## The task
Pull every line of text from the records below, copying each one word for word and leaving out the pictures.

Saved entries:
============================================================
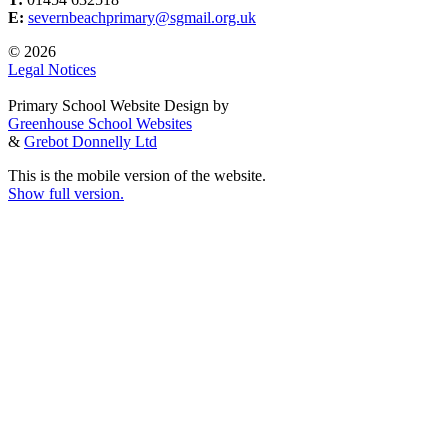
E:
severnbeachprimary@sgmail.org.uk
© 2026
Legal Notices
Primary School Website Design by
Greenhouse School Websites
&
Grebot Donnelly Ltd
This is the mobile version of the website.
Show full version.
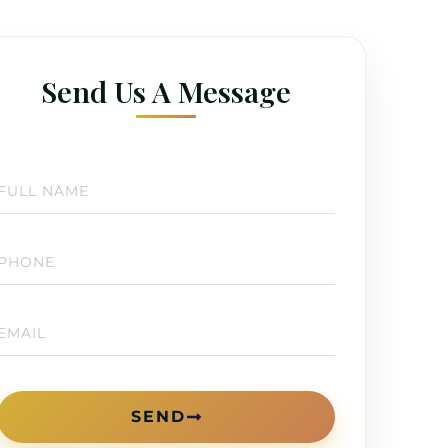
Send Us A Message
SEND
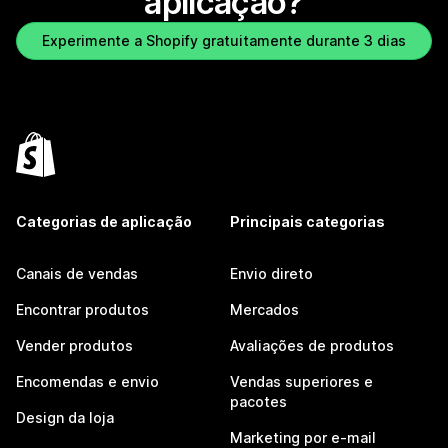
aplicação?
Experimente a Shopify gratuitamente durante 3 dias
Categorias de aplicação
Principais categorias
Canais de vendas
Envio direto
Encontrar produtos
Mercados
Vender produtos
Avaliações de produtos
Encomendas e envio
Vendas superiores e
pacotes
Design da loja
Marketing por e-mail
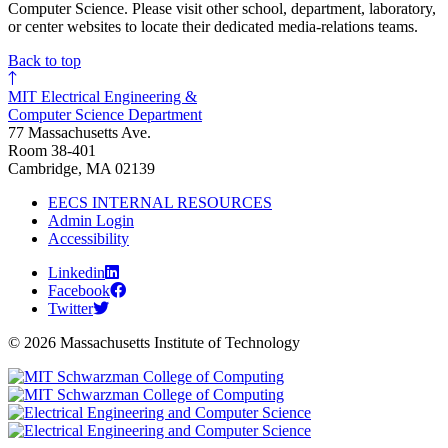
Computer Science. Please visit other school, department, laboratory,
or center websites to locate their dedicated media-relations teams.
Back to top
MIT Electrical Engineering &
Computer Science Department
77 Massachusetts Ave.
Room 38-401
Cambridge, MA 02139
EECS INTERNAL RESOURCES
Admin Login
Accessibility
Linkedin
Facebook
Twitter
© 2026 Massachusetts Institute of Technology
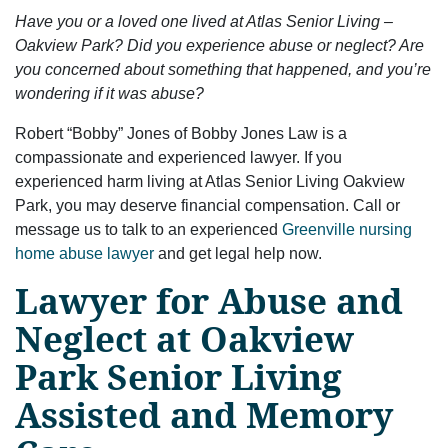
Have you or a loved one lived at Atlas Senior Living –
Oakview Park? Did you experience abuse or neglect? Are
you concerned about something that happened, and you’re
wondering if it was abuse?
Robert “Bobby” Jones of Bobby Jones Law is a
compassionate and experienced lawyer. If you
experienced harm living at Atlas Senior Living Oakview
Park, you may deserve financial compensation. Call or
message us to talk to an experienced
Greenville nursing
home abuse lawyer
and get legal help now.
Lawyer for Abuse and
Neglect at Oakview
Park Senior Living
Assisted and Memory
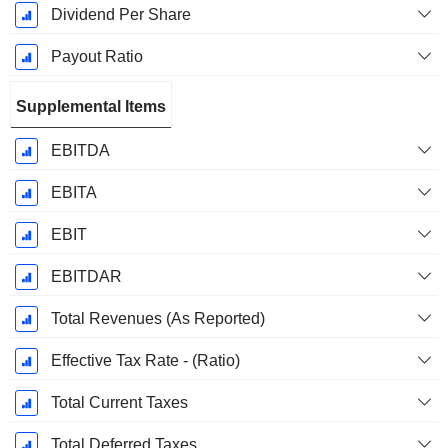
Dividend Per Share
Payout Ratio
Supplemental Items
EBITDA
EBITA
EBIT
EBITDAR
Total Revenues (As Reported)
Effective Tax Rate - (Ratio)
Total Current Taxes
Total Deferred Taxes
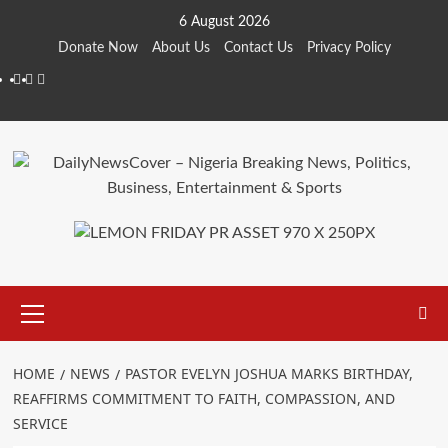
Skip
6 August 2026
to
Donate Now
About Us
Contact Us
Privacy Policy
content
Facebook
Instagram
Twitter
Primary
Menu
HOME
NEWS
PASTOR EVELYN JOSHUA MARKS BIRTHDAY,
REAFFIRMS COMMITMENT TO FAITH, COMPASSION, AND
SERVICE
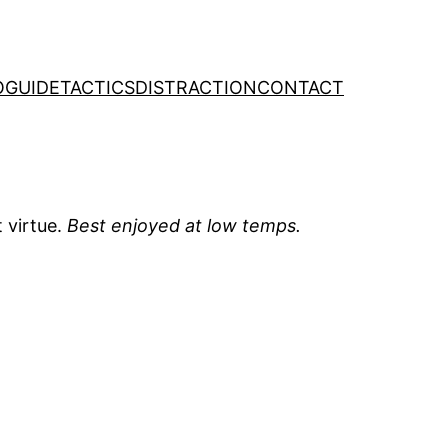
O
GUIDE
TACTICS
DISTRACTION
CONTACT
 virtue.
Best enjoyed at low temps.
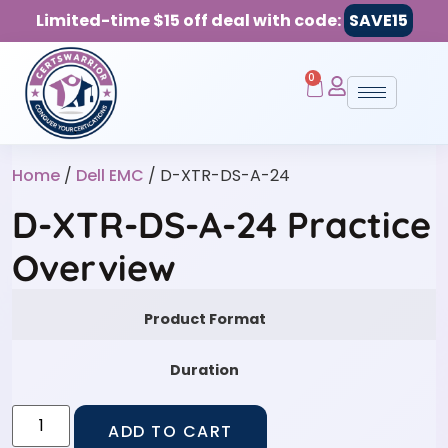
Limited-time $15 off deal with code:
SAVE15
0
Home
/
Dell EMC
/ D-XTR-DS-A-24
D-XTR-DS-A-24 Practice
Overview
Product Format
Duration
ADD TO CART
============================================================
## Output below
E:
severnbeachprimary@sgmail.org.uk
© 2026
Legal Notices
Primary School Website Design by
Greenhouse School Websites
&
Grebot Donnelly Ltd
This is the mobile version of the website.
Show full version.
Send Us A Message
SEND
aplicação?
Experimente a Shopify gratuitamente durante 3 dias
Categorias de aplicação
Principais categorias
Canais de vendas
Envio direto
Encontrar produtos
Mercados
Vender produtos
Avaliações de produtos
Encomendas e envio
Vendas superiores e
pacotes
Design da loja
Marketing por e-mail
Computer Science. Please visit other school, department, laboratory,
or center websites to locate their dedicated media-relations teams.
Back to top
MIT Electrical Engineering &
Computer Science Department
77 Massachusetts Ave.
Room 38-401
Cambridge, MA 02139
EECS INTERNAL RESOURCES
Admin Login
Accessibility
Linkedin
Facebook
Twitter
© 2026 Massachusetts Institute of Technology
Have you or a loved one lived at Atlas Senior Living –
Oakview Park? Did you experience abuse or neglect? Are
you concerned about something that happened, and you’re
wondering if it was abuse?
Robert “Bobby” Jones of Bobby Jones Law is a
compassionate and experienced lawyer. If you
experienced harm living at Atlas Senior Living Oakview
Park, you may deserve financial compensation. Call or
message us to talk to an experienced
Greenville nursing
home abuse lawyer
and get legal help now.
Lawyer for Abuse and
Neglect at Oakview
Park Senior Living
Assisted and Memory
Dividend Per Share
Payout Ratio
Supplemental Items
EBITDA
EBITA
EBIT
EBITDAR
Total Revenues (As Reported)
Effective Tax Rate - (Ratio)
Total Current Taxes
Total Deferred Taxes
Skip
6 August 2026
to
Donate Now
About Us
Contact Us
Privacy Policy
content
Facebook
Instagram
Twitter
Primary
Menu
HOME
NEWS
PASTOR EVELYN JOSHUA MARKS BIRTHDAY,
REAFFIRMS COMMITMENT TO FAITH, COMPASSION, AND
SERVICE
O
GUIDE
TACTICS
DISTRACTION
CONTACT
 virtue.
Best enjoyed at low temps.
Limited-time $15 off deal with code:
SAVE15
0
Home
/
Dell EMC
/ D-XTR-DS-A-24
D-XTR-DS-A-24 Practice
Overview
Product Format
Duration
ADD TO CART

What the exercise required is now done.